Z: Clearly your kids had a most enlightened upbringing.

*memo to self: remember to check half-open doors for perched buckets of water if ever invited to tea (along with Rev. Todger) at Z's place*

It's all right, Sarah, you're quite safe - I haven't made you an apple-pie bed or sewn up your pyjama legs or put Seidlitz powder in the loo or holly leaves in your vest drawer or plastic worms in your Chardonnay - or do you prefer Viognier?

Sarah said...

Oh it reminds me of my first term at pie beds, honey in my knicker drawer, buckets of water balanced on doors, and worse...horrid girls.

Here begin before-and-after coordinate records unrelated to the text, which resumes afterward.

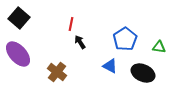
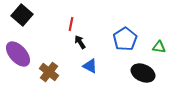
black square: moved 3 px right, 3 px up
blue triangle: moved 20 px left
brown cross: moved 8 px left
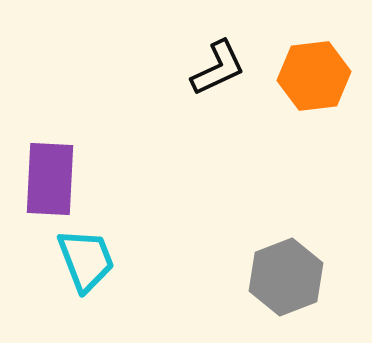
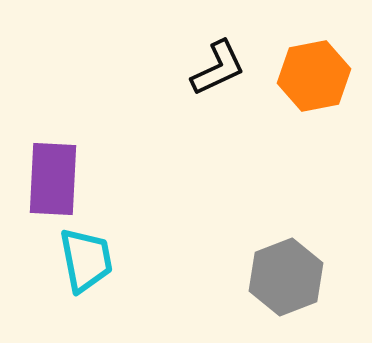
orange hexagon: rotated 4 degrees counterclockwise
purple rectangle: moved 3 px right
cyan trapezoid: rotated 10 degrees clockwise
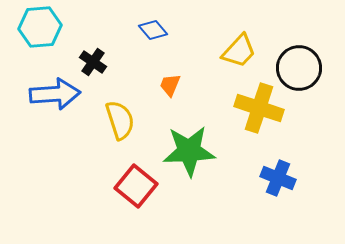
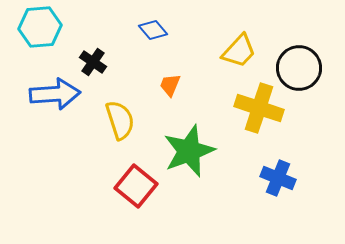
green star: rotated 18 degrees counterclockwise
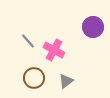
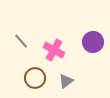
purple circle: moved 15 px down
gray line: moved 7 px left
brown circle: moved 1 px right
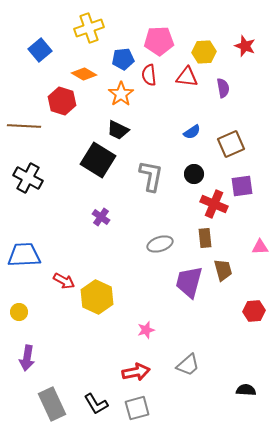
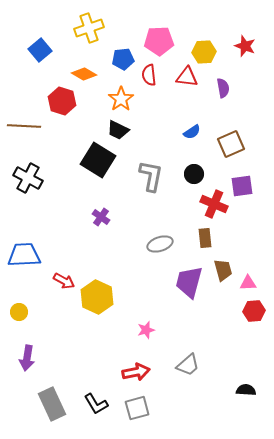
orange star at (121, 94): moved 5 px down
pink triangle at (260, 247): moved 12 px left, 36 px down
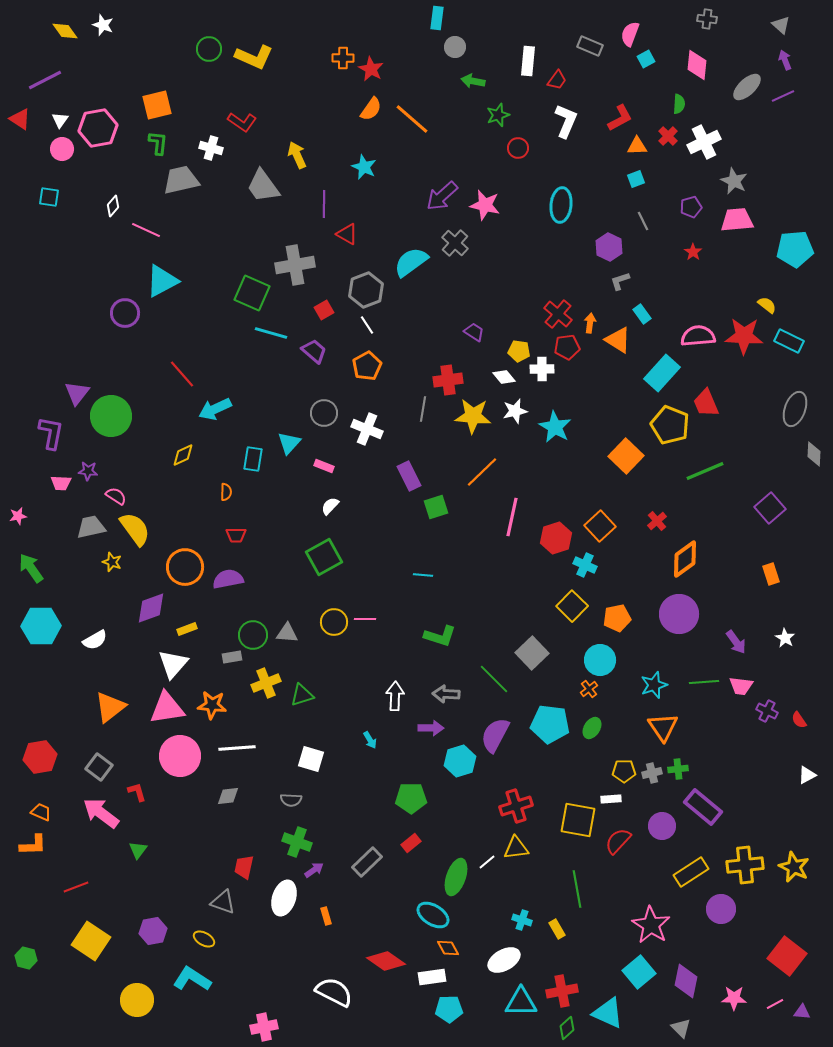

Pinot Grigio or Boly please

Christopher said...



Sarah said...

Obviously !

Christopher said...

Ah. A girl of taste. I really appreciate the efforts you make to maintain the tone of this blog. Brut or demi-sec?

Doubtful Doctor said...

Possibly the seebackrosope was derived from that essential medical tool, which at one time or another has brought belated wisdom to most doctors - the retrospectoscope?

Christopher said...

Hello, DD. Very good to see you - it's always good to have a doctor on board. By a strange coincidence I had lunch today with someone who had exactly the same post-diagnostic idea.

Incidentally, I seem to have accidentally hammered a nail through my finger: can you help?

UberGrumpy said...

I used to have a hand buzzer. It got me thumped so often I threw it away

Christopher said...

I know, UG. Treacherous things. I don't suppose you kept track of it? Might it have ended up with The Black Hand Gang here ?

Sarah said...

COMON with the new post already

Christopher said...

Squeezed blood out of any stones recently, have you, Sarah?